In fact, for any \(A=A^*\in M_2({\mathbb {C}})^{\otimes n}\) with \(\Vert A\Vert =1\), suppose \(f_A:\{-1,1\}^{3n}\rightarrow [-1,1]\) is constructed as before. Then for any \({\textbf {0}}\ne {\textbf {s}}=p(S)\in \{0,1,2,3\}^n\), we have by [11, Lemma 2.2] that

$$\begin{aligned} |\widehat{A}_{\textbf{0}}|+ 3^{-|S|}|\widehat{A}_{p(S)}| =|\widehat{f}_A(\emptyset )|+ |\widehat{f}_A(S)| \le 1. \end{aligned}$$

So we get

$$\begin{aligned} \sum _{{\textbf {s}}\in \{0,1,2,3\}^n}|\widehat{A}_{{\textbf {s}}}|r^{|{\textbf {s}}|}&\le |\widehat{A}_{\textbf{0}}|+(1- |\widehat{A}_{\textbf{0}}|)\sum _{{\textbf {s}}\ne \textbf{0}}(3r)^{|{\textbf {s}}|}\\&\le |\widehat{A}_{\textbf{0}}|+(1- |\widehat{A}_{\textbf{0}}|)\sum _{k=1}^{n}\left( {\begin{array}{c}n\\ k\end{array}}\right) (9r)^{k}\\&= |\widehat{A}_{\textbf{0}}|+(1- |\widehat{A}_{\textbf{0}}|)\left( (1+9r)^n-1\right) . \end{aligned}$$

This establishes the bound \(\text {qBr}_n(\mathcal {F}_n^q(\text {all}))\ge \frac{2^{1/n}-1}{9}\) by definition.

6 Discussions

We briefly compare our results with the work of Huang et al. [16].

  1. (1)

    In the work [16], the noncommutative Bohnenblust–Hille inequality (1.4) [16, Corollary 3] follows from a more general result [16, Theorem 5] which we do not have.
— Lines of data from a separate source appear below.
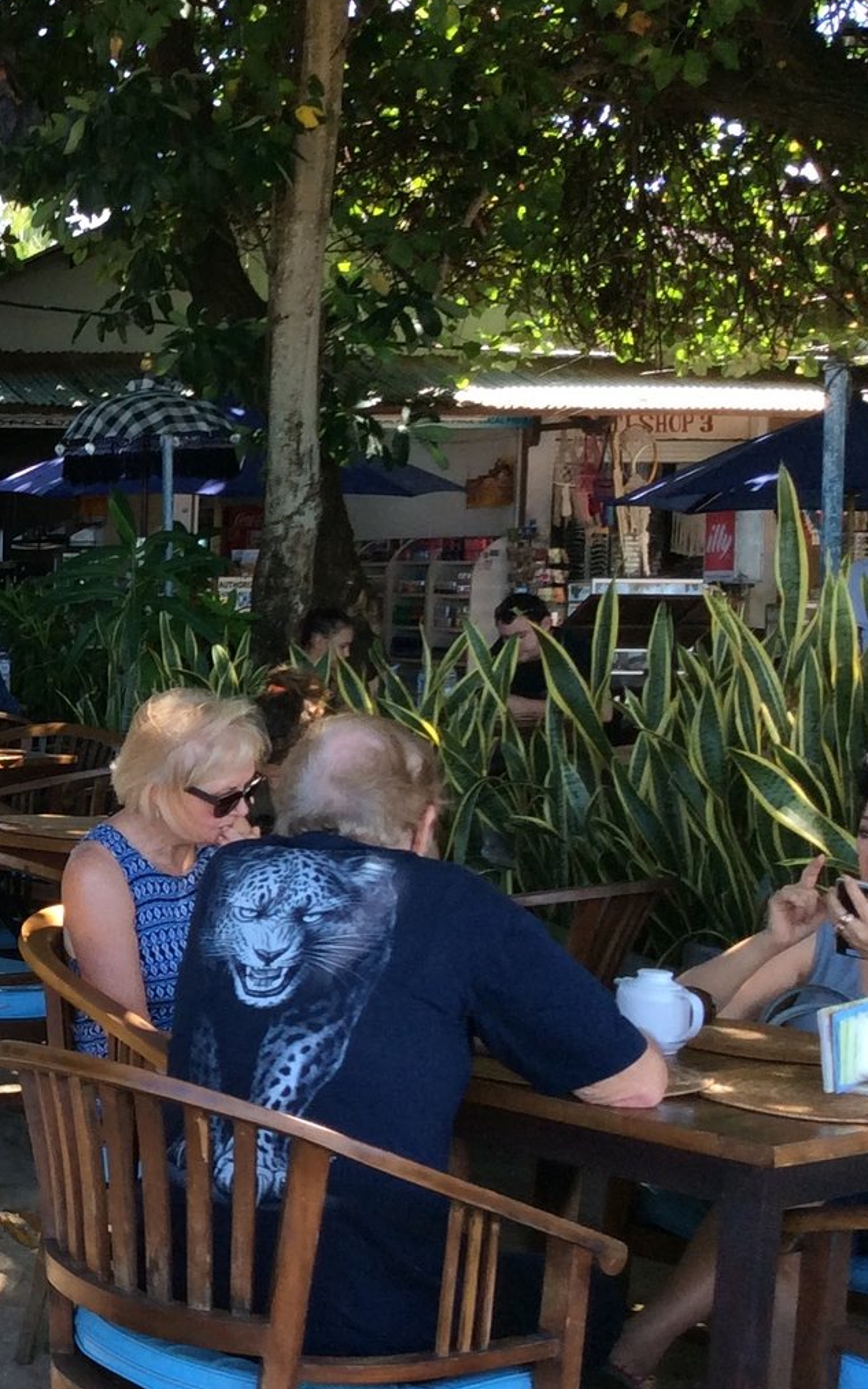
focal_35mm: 65
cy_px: 782
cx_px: -414
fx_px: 2461
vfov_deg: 31.5
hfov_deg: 18.0
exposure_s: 1/140
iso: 32
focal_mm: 3.3
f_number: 2.4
The noncommutative Bohnenblust–Hille constant (\(C_d\) in (1.4)) we obtained is of exponential growth \(\sim C^d\), which is better than theirs \(\sim d^{\mathcal {O}(d)}\). Remark that the best known bound for the (commutative) Boolean cubes is subexponential \(\sim C^{\sqrt{d\log d}}\) [12].

  2. (2)

    Our proof of (1.4) is different from theirs. We use an argument that reduces the problem to the commutative case and the proof looks simpler, while their proof that is more self-contained, combines several technical estimates that can be useful to other problems.

  3. (3)

    Our better Bohnenblust–Hille constant yields an immediate improvement for learning quantum observable up to a small prediction error in their work. In particular, this allows us to remove the \(\log \log (1 / \epsilon )\) factor in the exponent of [16, Eq. (A17)]. It also yields an immediate improvement in the sample complexity for learning arbitrary quantum process. This is because the learning is achieved by considering the unknown observable to be the observable after Heisenberg evolution under the unknown quantum process.